Die Siegerpartei darf in einem Handelsstreit so lange Strafzölle erheben, bis die unterlegene Partei die beanstandeten Subventionen beseitigt hat. Mit der heutigen Entscheidung kann sich die EU nun ebenfalls mit Strafzöllen gegen US-Produkte revanchieren. Zuvor hatte sie der WTO bereits eine Vorschlagsliste mit betroffenen Produkten übermittelt. Demnach könnten etwa Ketchup, Spielekonsolen oder Autoteile mit Abgaben belegt werden.

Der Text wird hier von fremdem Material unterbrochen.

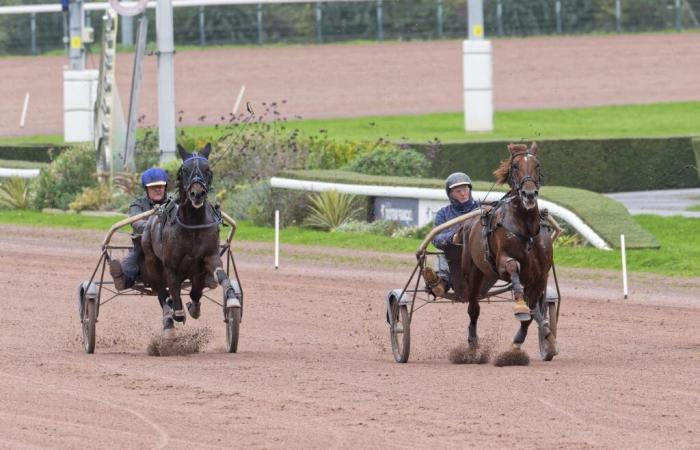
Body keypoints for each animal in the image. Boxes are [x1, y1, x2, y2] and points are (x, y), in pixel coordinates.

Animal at [141, 142, 242, 336]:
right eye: (185, 170)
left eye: (207, 169)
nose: (197, 193)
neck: (193, 224)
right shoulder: (171, 266)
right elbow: (174, 295)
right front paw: (177, 313)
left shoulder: (207, 259)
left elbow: (212, 280)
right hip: (151, 261)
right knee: (162, 292)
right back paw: (169, 317)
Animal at [460, 142, 556, 356]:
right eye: (515, 166)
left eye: (537, 165)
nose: (529, 194)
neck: (527, 229)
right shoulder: (503, 262)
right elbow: (513, 267)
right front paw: (519, 305)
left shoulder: (540, 277)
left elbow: (532, 312)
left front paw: (519, 341)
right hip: (474, 271)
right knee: (473, 308)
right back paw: (472, 342)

Die Strafzölle könnten ab dem 27. Oktober in Kraft treten und damit eine Woche vor den US-Präsidentschaftswahlen am 3. November.

Airbus und Boeing leiden besonders unter Corona-Krise

Einige Beobachter erwarten allerdings, dass die EU eher auf Verhandlungen mit den USA setzt. Als Flugzeugbauer sind Airbus und Boeing besonders stark von der aktuellen Corona-Pandemie betroffen. Ein langwieriger Konflikt mit hohen Strafzöllen wäre damit für beide Seiten schädlich. Zudem beteuert die EU bereits seit Monaten, dass alle Airbus-Hilfen eingestellt seien und die USA die Strafzölle stoppen müssten. Sie hat dazu auch eine neue Beurteilung durch die Schlichter gefordert, der Antrag kommt jedoch derzeit bei der krisengeschüttelten WTO nicht voran. Auch die USA haben inzwischen mitgeteilt, dass die beanstandeten Boeing-Hilfen gar nicht mehr existierten. Die EU hat den Vereinigten Staaten zuletzt im Juli angeboten, über die Beilegung der Streitereien und ein Ende aller Strafzölle zu verhandeln. Washington war darauf jedoch zunächst nicht eingegangen.